Thursday, June 2, 2011

June 2: Tell us about your favourite band/musician.

I don't know.  This prompt is uninspiring for me.  I don't think I have the kind of relationship with music that other people do.  I have a friend who has obsessively followed U2's career for decades, and he's very knowledgeable about music, and he probably has what most people would call "good" taste in music and blah blah blah.  I just like what I like, and mostly that boils down to being able to sing along in the car or at karaoke or laughing in pure joy at the lyrics. 

LB introduced me to Lady Gaga's new CD over Memorial Day weekend, and I'm so glad she did.  Several of the songs feel like the summer anthems of my teens, and that makes me love them.  Some of the lyrics are fun, some are silly (free as my... hair?), but the joy in them calls back a carefree time in my life -- I wish I'd known how easy it was instead of manufacturing melodrama.

If you look at my iPod, I'd say that my favorite bands/musicians by quantity are George Strait, Trisha Yearwood, and Mary Chapin Carpenter.  I love George because he represents the best of Texas men to me:  strong, honorable, and courtly.  I don't know that men like George really exist anymore, and it seems like there's a fair amount of ignorance you have to fight through when you come across it, but I love the alternate reality of his songs.  I love Trisha because almost everything she sings is within belting range for me, and it's easy to connect emotionally with her catalog.  I think that might make me simple or shallow, but I'm ok with that.  I'm happy to express what depth I have in other ways.  I love Mary Chapin because she's such a talented writer -- her lyrics are pure poetry, which is a weird thing to say about music, because it's all sort of poetry.  Her lyrics are so evocative, and she tells such amazing stories in roughly 4 minutes.  A lot of her stuff makes me cry. 
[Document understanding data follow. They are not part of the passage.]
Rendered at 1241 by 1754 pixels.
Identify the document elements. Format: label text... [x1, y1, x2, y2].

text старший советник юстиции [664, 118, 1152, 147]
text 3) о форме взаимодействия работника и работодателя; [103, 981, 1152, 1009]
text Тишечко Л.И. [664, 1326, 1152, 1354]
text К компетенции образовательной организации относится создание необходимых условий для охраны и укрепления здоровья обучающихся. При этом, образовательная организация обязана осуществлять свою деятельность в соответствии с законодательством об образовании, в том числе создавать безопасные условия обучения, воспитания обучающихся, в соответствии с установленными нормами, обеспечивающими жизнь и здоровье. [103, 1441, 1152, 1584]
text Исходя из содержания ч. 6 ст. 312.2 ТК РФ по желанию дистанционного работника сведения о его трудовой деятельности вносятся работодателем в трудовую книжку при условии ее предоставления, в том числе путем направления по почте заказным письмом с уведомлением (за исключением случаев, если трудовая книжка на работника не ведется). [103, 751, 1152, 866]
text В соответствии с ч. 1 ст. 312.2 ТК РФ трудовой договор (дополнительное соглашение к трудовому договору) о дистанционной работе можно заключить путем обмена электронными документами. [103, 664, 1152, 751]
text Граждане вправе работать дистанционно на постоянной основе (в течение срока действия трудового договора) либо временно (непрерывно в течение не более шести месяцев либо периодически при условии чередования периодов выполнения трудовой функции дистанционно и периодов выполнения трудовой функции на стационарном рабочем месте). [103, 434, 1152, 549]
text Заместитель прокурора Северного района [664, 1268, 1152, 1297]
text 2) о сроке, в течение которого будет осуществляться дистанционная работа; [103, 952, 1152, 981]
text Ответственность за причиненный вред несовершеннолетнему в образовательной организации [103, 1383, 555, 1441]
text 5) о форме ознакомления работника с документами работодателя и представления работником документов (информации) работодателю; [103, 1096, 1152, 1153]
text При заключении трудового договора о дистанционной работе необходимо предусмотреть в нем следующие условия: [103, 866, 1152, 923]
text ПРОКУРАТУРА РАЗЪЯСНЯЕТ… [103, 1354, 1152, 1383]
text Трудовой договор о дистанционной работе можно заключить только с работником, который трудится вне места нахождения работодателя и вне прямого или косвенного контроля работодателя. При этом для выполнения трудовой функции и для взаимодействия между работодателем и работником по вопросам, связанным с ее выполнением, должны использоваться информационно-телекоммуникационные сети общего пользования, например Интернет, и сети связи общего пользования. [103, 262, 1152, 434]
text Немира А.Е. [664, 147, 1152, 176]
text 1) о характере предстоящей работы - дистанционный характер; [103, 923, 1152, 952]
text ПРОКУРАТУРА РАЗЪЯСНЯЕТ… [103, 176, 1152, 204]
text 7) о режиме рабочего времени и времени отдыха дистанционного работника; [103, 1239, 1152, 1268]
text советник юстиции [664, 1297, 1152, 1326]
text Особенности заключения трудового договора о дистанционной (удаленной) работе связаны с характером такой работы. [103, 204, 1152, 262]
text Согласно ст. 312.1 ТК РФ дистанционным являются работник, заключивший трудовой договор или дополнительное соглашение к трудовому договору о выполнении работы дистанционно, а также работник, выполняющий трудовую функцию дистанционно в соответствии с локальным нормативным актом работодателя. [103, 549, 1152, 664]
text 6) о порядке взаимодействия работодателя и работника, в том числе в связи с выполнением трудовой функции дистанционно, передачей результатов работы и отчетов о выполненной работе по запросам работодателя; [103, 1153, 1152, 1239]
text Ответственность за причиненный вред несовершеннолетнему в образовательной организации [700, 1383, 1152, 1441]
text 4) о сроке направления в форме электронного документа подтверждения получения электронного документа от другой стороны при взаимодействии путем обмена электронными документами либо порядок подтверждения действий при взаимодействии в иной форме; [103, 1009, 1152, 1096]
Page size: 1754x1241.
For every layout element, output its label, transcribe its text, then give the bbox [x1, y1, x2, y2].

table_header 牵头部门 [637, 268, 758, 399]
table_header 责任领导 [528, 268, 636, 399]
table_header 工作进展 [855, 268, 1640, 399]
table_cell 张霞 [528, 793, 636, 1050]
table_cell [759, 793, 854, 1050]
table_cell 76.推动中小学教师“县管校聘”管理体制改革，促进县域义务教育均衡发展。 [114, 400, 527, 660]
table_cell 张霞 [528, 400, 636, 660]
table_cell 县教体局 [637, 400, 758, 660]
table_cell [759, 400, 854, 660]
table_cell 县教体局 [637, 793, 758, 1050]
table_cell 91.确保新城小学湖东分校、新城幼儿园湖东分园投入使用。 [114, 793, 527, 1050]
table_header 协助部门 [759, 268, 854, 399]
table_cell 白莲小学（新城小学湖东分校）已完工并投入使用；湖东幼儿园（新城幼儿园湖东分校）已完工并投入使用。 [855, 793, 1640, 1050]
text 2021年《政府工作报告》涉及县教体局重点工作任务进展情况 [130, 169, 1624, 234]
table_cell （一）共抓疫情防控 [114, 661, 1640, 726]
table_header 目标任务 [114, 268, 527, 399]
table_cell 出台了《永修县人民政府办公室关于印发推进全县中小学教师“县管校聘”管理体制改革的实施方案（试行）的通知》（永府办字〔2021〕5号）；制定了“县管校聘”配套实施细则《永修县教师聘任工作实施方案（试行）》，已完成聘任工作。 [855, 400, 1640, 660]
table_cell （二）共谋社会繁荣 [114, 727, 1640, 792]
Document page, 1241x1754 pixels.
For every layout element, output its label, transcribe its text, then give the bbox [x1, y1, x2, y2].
Mostly, I think of music in terms of events.  There's music for cooking, there's music for singing along with on road trips, there's music for karaoke, there's music for when you're feeling blue and want to wallow, there's music for when you're feeling blue and want to feel better, there's music for when you're joyful and you can't keep it in.  I don't know enough to be into the theory of music and be able to deconstruct it and analyzie.  All I know is how it makes me feel and whether I can sing along and scare the other drivers on the road.  I'm cool with that. 

Wednesday, June 1, 2011

Every Day for a Month?

Apparently, BlogHer is observing June as National Blog Posting Month (or NaBloPoMo).  It's a little confusing, because it looks like May was also NaBloPoMo, but whatever.  I'm willing to give it a shot over here.  BlogHer also gives a helpful theme to drive postings, and this month's theme is fan, and the writing prompt today is "Are you a fan of a sports team? When did you become a fan?"

I am a fan of a sports team (the Astros), but a pretty casual one.  When I lived in Houston, I lived across the street from the baseball park, and I made that choice on purpose.  Partly, it's because rent on that side of downtown is relatively cheap (all the homeless shelters and the people who wander around them and hang out at them bring down prices), and partly it's because I liked the idea of being able to drop in on a baseball game whenever I wanted.  Plus, it was a great excuse to have a hot dog for dinner.

Moving to be closer to your baseball team of choice might not seem indicative of just being a casual fan, but I'm not a diehard.  I'm happy when the Astros do well, and I'm disappointed when they don't (which has been happening more frequently in recent years).  I don't live and die by it.  In college, my friend Bitsy quoted a comedian who said that rooting for a sports team means that you root for a set of clothes.  I can't get attached to the clothes, but I can to individual players.  The players I liked most, Biggio, Tavares, Berkman, Ausmus, and Everett, have all retired or been traded away.  I like the uniform, but I don't know the current team well enough to invest the time, which translates into being interested in the scrolling scores on ESPN when I flip by, but not much more than that.

I'm totally a diehard fan of ballpark hot dogs, though.  DELICIOUS, as long as I don't think too hard about it.